##### Entries #####

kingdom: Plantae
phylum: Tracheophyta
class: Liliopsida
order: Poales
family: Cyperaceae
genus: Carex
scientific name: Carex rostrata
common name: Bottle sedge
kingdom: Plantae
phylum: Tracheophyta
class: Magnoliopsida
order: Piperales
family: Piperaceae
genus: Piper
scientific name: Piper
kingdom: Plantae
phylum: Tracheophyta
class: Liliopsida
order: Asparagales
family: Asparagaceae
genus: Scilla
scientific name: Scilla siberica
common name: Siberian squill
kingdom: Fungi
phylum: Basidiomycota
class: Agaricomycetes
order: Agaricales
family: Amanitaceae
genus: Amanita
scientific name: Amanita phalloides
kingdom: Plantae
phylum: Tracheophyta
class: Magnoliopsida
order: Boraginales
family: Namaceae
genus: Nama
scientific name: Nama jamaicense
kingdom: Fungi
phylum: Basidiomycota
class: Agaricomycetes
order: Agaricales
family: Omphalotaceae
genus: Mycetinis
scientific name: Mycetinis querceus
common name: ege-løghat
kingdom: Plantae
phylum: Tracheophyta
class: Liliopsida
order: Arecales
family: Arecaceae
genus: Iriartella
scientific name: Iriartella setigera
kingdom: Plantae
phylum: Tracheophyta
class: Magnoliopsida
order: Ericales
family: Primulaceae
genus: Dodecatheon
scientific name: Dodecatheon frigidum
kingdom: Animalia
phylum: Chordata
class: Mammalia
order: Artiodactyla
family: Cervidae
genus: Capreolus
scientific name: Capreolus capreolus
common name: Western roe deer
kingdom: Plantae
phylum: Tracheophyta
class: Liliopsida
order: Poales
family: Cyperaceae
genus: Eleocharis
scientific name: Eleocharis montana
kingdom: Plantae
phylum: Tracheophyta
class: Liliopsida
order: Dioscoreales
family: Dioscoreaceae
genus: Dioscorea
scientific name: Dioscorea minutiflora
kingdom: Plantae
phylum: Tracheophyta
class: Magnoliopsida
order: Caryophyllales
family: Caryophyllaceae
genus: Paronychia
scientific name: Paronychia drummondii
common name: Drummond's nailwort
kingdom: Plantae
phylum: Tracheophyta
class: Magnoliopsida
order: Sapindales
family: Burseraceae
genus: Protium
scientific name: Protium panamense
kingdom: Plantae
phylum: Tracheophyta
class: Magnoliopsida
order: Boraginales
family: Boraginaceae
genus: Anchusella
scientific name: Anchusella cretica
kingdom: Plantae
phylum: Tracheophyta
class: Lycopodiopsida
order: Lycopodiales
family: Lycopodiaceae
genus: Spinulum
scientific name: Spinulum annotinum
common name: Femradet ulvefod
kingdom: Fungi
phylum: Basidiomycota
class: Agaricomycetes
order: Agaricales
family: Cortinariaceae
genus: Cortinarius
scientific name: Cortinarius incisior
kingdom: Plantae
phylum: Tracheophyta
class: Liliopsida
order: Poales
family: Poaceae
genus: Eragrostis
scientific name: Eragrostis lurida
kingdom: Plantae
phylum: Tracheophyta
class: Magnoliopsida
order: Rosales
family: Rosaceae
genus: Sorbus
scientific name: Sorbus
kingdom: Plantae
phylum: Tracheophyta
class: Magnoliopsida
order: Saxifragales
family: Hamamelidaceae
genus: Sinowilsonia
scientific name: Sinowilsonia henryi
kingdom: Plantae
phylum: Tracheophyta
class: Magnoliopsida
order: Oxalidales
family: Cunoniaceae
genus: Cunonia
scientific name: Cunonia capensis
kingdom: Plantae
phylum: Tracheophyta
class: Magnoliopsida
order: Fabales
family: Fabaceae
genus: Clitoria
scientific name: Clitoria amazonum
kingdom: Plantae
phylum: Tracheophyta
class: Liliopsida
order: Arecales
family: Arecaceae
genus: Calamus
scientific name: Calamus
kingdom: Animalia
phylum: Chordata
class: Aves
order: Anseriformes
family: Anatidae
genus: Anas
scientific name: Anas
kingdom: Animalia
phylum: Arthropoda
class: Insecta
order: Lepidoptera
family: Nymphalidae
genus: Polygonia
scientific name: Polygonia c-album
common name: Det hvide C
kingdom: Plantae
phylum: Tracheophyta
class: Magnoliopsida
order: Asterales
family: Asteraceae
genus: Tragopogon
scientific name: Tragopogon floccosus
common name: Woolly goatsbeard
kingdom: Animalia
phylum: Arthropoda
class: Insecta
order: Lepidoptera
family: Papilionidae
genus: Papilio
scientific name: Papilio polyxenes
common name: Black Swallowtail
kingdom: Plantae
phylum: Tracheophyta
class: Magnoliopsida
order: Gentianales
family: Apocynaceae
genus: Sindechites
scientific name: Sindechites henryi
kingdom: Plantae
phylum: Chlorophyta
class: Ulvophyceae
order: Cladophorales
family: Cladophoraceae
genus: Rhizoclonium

#####

• [Exercise directions]: Copy every line of the listing above without any changes.

• [Expected answer]:
kingdom: Plantae
phylum: Tracheophyta
class: Liliopsida
order: Poales
family: Cyperaceae
genus: Carex
scientific name: Carex rostrata
common name: Bottle sedge
kingdom: Plantae
phylum: Tracheophyta
class: Magnoliopsida
order: Piperales
family: Piperaceae
genus: Piper
scientific name: Piper
kingdom: Plantae
phylum: Tracheophyta
class: Liliopsida
order: Asparagales
family: Asparagaceae
genus: Scilla
scientific name: Scilla siberica
common name: Siberian squill
kingdom: Fungi
phylum: Basidiomycota
class: Agaricomycetes
order: Agaricales
family: Amanitaceae
genus: Amanita
scientific name: Amanita phalloides
kingdom: Plantae
phylum: Tracheophyta
class: Magnoliopsida
order: Boraginales
family: Namaceae
genus: Nama
scientific name: Nama jamaicense
kingdom: Fungi
phylum: Basidiomycota
class: Agaricomycetes
order: Agaricales
family: Omphalotaceae
genus: Mycetinis
scientific name: Mycetinis querceus
common name: ege-løghat
kingdom: Plantae
phylum: Tracheophyta
class: Liliopsida
order: Arecales
family: Arecaceae
genus: Iriartella
scientific name: Iriartella setigera
kingdom: Plantae
phylum: Tracheophyta
class: Magnoliopsida
order: Ericales
family: Primulaceae
genus: Dodecatheon
scientific name: Dodecatheon frigidum
kingdom: Animalia
phylum: Chordata
class: Mammalia
order: Artiodactyla
family: Cervidae
genus: Capreolus
scientific name: Capreolus capreolus
common name: Western roe deer
kingdom: Plantae
phylum: Tracheophyta
class: Liliopsida
order: Poales
family: Cyperaceae
genus: Eleocharis
scientific name: Eleocharis montana
kingdom: Plantae
phylum: Tracheophyta
class: Liliopsida
order: Dioscoreales
family: Dioscoreaceae
genus: Dioscorea
scientific name: Dioscorea minutiflora
kingdom: Plantae
phylum: Tracheophyta
class: Magnoliopsida
order: Caryophyllales
family: Caryophyllaceae
genus: Paronychia
scientific name: Paronychia drummondii
common name: Drummond's nailwort
kingdom: Plantae
phylum: Tracheophyta
class: Magnoliopsida
order: Sapindales
family: Burseraceae
genus: Protium
scientific name: Protium panamense
kingdom: Plantae
phylum: Tracheophyta
class: Magnoliopsida
order: Boraginales
family: Boraginaceae
genus: Anchusella
scientific name: Anchusella cretica
kingdom: Plantae
phylum: Tracheophyta
class: Lycopodiopsida
order: Lycopodiales
family: Lycopodiaceae
genus: Spinulum
scientific name: Spinulum annotinum
common name: Femradet ulvefod
kingdom: Fungi
phylum: Basidiomycota
class: Agaricomycetes
order: Agaricales
family: Cortinariaceae
genus: Cortinarius
scientific name: Cortinarius incisior
kingdom: Plantae
phylum: Tracheophyta
class: Liliopsida
order: Poales
family: Poaceae
genus: Eragrostis
scientific name: Eragrostis lurida
kingdom: Plantae
phylum: Tracheophyta
class: Magnoliopsida
order: Rosales
family: Rosaceae
genus: Sorbus
scientific name: Sorbus
kingdom: Plantae
phylum: Tracheophyta
class: Magnoliopsida
order: Saxifragales
family: Hamamelidaceae
genus: Sinowilsonia
scientific name: Sinowilsonia henryi
kingdom: Plantae
phylum: Tracheophyta
class: Magnoliopsida
order: Oxalidales
family: Cunoniaceae
genus: Cunonia
scientific name: Cunonia capensis
kingdom: Plantae
phylum: Tracheophyta
class: Magnoliopsida
order: Fabales
family: Fabaceae
genus: Clitoria
scientific name: Clitoria amazonum
kingdom: Plantae
phylum: Tracheophyta
class: Liliopsida
order: Arecales
family: Arecaceae
genus: Calamus
scientific name: Calamus
kingdom: Animalia
phylum: Chordata
class: Aves
order: Anseriformes
family: Anatidae
genus: Anas
scientific name: Anas
kingdom: Animalia
phylum: Arthropoda
class: Insecta
order: Lepidoptera
family: Nymphalidae
genus: Polygonia
scientific name: Polygonia c-album
common name: Det hvide C
kingdom: Plantae
phylum: Tracheophyta
class: Magnoliopsida
order: Asterales
family: Asteraceae
genus: Tragopogon
scientific name: Tragopogon floccosus
common name: Woolly goatsbeard
kingdom: Animalia
phylum: Arthropoda
class: Insecta
order: Lepidoptera
family: Papilionidae
genus: Papilio
scientific name: Papilio polyxenes
common name: Black Swallowtail
kingdom: Plantae
phylum: Tracheophyta
class: Magnoliopsida
order: Gentianales
family: Apocynaceae
genus: Sindechites
scientific name: Sindechites henryi
kingdom: Plantae
phylum: Chlorophyta
class: Ulvophyceae
order: Cladophorales
family: Cladophoraceae
genus: Rhizoclonium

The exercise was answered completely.